====== Passage proposé

En disparaissant, les monarques sassanides laissèrent aux Arabes le soin de continuer en Arménie l’œuvre de la destruction. L’islamisme, qui venait de faire, avec ces nouveaux envahisseurs, son apparition dans l’Asie occidentale, avait tout à coup révélé sa puissance par les conquêtes rapides de ses fanatiques adhérens. Pénétrant à la fois par plusieurs points dans l’ancien royaume d’Arménie, les musulmans achevèrent de ruiner et de dépeupler le pays. Des milliers de familles, qui refusèrent d’embrasser la foi de Mahomet, furent transportées en Palestine, en Syrie, en Arabie, en Égypte et dans la Babylonie. L’Égypte à elle seule reçut pour sa part trente mille captifs.

============
====== Enregistrements fournis

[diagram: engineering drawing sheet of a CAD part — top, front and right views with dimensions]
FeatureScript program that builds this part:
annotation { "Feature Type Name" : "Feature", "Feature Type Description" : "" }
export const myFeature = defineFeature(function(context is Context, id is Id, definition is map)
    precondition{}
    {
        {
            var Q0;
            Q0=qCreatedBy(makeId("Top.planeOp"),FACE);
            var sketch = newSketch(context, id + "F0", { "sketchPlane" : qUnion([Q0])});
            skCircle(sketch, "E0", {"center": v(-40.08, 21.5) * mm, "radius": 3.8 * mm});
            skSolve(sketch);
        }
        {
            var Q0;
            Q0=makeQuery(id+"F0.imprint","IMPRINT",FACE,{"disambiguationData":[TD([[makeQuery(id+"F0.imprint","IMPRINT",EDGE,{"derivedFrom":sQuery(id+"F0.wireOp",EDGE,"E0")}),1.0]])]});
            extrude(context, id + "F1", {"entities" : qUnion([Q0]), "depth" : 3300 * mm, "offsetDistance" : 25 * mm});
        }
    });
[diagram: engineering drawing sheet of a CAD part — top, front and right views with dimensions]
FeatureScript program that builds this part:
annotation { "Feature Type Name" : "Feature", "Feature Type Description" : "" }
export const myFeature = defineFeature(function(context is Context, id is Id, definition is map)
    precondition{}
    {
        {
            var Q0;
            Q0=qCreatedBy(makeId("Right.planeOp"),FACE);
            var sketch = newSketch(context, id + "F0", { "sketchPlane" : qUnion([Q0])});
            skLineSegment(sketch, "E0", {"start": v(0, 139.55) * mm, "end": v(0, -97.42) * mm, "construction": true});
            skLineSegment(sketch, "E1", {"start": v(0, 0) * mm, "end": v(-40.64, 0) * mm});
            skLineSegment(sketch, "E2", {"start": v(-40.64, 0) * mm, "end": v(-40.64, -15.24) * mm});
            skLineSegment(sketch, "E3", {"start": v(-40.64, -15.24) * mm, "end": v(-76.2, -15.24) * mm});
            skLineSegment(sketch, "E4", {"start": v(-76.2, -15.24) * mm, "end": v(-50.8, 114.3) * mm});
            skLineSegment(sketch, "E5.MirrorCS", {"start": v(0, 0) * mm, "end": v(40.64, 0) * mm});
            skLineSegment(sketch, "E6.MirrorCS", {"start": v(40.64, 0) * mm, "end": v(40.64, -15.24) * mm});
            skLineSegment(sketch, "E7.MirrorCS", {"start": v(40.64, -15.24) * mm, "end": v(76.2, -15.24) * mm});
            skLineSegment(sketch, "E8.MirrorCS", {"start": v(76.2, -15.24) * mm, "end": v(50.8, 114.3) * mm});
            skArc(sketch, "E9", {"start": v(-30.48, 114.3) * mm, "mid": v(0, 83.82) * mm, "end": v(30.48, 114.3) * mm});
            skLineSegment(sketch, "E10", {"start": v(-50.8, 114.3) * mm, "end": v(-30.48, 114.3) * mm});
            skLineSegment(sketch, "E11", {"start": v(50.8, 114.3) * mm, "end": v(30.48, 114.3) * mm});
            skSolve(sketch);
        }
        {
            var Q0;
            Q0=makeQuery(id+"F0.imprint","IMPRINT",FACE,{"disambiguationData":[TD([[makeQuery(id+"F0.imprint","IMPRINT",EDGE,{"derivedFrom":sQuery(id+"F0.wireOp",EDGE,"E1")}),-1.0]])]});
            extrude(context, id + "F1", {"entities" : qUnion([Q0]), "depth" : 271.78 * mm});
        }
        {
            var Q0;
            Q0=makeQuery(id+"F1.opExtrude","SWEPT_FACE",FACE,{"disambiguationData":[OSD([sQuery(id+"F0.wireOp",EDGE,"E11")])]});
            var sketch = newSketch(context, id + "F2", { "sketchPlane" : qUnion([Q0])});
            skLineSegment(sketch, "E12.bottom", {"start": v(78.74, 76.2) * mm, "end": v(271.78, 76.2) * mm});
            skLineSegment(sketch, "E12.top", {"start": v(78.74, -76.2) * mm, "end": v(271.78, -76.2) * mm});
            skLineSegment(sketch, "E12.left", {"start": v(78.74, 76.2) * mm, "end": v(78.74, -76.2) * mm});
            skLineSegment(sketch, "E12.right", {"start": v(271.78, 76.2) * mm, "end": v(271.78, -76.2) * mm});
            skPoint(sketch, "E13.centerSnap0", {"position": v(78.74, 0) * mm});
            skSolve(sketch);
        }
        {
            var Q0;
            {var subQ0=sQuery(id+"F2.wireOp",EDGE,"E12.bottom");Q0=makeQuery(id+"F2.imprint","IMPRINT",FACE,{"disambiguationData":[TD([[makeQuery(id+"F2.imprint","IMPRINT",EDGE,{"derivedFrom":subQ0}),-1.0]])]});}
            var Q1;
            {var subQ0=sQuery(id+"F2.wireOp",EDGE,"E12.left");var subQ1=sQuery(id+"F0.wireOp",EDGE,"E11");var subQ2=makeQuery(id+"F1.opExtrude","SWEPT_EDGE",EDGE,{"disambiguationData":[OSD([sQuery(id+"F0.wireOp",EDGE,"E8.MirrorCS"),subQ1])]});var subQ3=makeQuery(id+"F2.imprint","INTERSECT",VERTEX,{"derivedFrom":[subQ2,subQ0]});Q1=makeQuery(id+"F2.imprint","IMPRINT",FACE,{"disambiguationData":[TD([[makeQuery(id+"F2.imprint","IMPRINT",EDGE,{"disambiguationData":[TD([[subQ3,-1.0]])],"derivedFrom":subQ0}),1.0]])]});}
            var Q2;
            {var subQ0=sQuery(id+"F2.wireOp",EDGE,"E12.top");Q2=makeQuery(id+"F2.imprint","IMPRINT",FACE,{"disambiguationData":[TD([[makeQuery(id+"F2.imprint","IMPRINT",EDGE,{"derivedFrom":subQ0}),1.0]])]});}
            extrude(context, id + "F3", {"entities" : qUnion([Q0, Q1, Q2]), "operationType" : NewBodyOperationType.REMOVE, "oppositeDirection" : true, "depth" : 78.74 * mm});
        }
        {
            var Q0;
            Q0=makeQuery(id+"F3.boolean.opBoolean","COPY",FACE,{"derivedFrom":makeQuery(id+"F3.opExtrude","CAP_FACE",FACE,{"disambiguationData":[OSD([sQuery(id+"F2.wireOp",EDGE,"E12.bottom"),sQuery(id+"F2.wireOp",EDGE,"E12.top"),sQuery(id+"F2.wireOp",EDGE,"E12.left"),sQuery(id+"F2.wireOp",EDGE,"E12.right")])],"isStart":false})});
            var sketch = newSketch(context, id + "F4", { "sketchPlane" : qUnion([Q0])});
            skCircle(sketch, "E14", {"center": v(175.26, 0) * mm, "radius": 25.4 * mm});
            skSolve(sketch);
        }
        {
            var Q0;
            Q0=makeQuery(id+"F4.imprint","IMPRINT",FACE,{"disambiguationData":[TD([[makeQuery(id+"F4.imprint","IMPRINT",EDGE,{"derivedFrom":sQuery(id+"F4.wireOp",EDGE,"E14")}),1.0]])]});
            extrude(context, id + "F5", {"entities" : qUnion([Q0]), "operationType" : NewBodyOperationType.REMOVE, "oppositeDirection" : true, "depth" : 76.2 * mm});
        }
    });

============

## À faire
A. Répondez, s'il vous plaît, à ces questions sur le passage relatif à la conquête arabe de l'Arménie :
(i) À qui les monarques sassanides laissèrent-ils le soin de continuer l'œuvre de la destruction en Arménie ?
(ii) Vers quelles régions furent transportées les familles qui refusèrent d'embrasser la foi de Mahomet ?
(iii) Combien de captifs l'Égypte reçut-elle à elle seule ?
B. Comptez les lignes des enregistrements où figure la chaîne « operationType », et donnez uniquement ce nombre.
Le passage et les enregistrements n'ont aucun lien entre eux.

## Réponses successives
A.
(i) Aux Arabes.
(ii) En Palestine, en Syrie, en Arabie, en Égypte et dans la Babylonie.
(iii) Trente mille.

B. 2